(Extracted data entries)
__________________________________________________

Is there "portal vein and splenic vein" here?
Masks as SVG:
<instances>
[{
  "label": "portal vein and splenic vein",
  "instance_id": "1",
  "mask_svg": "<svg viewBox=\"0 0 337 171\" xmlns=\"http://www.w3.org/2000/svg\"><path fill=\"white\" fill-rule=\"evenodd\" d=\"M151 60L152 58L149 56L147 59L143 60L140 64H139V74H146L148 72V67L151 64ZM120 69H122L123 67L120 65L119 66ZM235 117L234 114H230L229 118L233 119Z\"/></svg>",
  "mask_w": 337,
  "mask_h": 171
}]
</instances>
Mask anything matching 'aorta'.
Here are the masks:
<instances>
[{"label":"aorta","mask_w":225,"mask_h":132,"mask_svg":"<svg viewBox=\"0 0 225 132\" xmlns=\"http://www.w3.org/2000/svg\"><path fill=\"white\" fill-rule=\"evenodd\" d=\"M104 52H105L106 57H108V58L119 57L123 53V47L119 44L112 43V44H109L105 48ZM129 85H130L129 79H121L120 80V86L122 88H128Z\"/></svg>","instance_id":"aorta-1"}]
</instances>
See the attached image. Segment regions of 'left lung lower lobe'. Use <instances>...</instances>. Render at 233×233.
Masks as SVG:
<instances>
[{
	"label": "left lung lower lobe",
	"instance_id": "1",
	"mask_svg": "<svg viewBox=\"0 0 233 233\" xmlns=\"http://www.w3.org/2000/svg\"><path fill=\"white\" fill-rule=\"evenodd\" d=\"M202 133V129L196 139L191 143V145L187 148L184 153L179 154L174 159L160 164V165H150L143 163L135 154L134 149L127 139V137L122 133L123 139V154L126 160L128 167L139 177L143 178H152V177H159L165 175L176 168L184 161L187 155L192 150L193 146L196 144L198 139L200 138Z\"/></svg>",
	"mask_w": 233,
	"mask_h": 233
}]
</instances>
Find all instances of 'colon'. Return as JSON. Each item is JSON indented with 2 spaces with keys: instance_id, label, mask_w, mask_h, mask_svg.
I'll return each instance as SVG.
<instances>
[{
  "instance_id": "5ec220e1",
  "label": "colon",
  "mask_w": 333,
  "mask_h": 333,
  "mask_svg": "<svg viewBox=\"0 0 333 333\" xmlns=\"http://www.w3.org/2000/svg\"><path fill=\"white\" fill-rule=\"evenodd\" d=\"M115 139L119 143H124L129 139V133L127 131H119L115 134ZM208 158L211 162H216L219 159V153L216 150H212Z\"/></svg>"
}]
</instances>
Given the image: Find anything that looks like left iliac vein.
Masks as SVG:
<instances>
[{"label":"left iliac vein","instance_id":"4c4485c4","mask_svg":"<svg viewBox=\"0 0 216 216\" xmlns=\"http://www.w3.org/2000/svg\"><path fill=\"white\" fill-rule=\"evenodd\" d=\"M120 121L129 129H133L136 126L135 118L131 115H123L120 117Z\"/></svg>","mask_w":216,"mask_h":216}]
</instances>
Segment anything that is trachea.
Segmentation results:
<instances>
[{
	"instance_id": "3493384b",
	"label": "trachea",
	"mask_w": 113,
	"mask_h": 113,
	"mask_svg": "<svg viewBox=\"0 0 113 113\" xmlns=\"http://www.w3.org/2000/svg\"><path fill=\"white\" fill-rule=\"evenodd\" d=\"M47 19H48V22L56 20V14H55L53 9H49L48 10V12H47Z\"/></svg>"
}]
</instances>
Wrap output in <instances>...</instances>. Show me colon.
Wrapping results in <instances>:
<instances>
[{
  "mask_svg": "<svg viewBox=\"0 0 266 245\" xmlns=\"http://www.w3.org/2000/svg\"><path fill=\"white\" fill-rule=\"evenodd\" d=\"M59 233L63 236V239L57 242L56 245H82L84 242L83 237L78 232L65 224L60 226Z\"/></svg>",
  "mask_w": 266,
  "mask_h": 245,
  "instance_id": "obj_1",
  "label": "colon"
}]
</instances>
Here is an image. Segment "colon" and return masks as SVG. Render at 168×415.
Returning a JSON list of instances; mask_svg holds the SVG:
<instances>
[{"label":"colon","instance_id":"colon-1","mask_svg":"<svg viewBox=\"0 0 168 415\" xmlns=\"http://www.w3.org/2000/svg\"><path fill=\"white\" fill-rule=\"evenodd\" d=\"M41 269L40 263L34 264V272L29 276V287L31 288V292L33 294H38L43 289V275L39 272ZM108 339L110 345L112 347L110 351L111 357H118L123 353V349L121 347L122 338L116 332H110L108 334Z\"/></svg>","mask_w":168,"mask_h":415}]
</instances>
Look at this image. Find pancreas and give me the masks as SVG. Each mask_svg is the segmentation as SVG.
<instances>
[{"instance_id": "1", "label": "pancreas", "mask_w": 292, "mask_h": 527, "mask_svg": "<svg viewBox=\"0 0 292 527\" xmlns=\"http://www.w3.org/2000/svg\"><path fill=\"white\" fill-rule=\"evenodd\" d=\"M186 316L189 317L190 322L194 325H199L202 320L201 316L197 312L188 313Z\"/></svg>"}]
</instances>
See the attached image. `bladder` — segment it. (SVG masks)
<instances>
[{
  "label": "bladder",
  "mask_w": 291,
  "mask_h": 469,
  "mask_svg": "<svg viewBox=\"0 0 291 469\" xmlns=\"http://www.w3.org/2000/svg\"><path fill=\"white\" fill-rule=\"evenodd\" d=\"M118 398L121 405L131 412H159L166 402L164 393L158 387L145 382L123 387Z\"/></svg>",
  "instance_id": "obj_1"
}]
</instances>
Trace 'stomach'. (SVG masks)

__________________________________________________

Report every line of the material above that contains the string "lung", treating uppercase and lowercase letters as different.

See the attached image. Segment regions of 'left lung lower lobe'. Use <instances>...</instances>. Render at 233×233.
	"label": "left lung lower lobe",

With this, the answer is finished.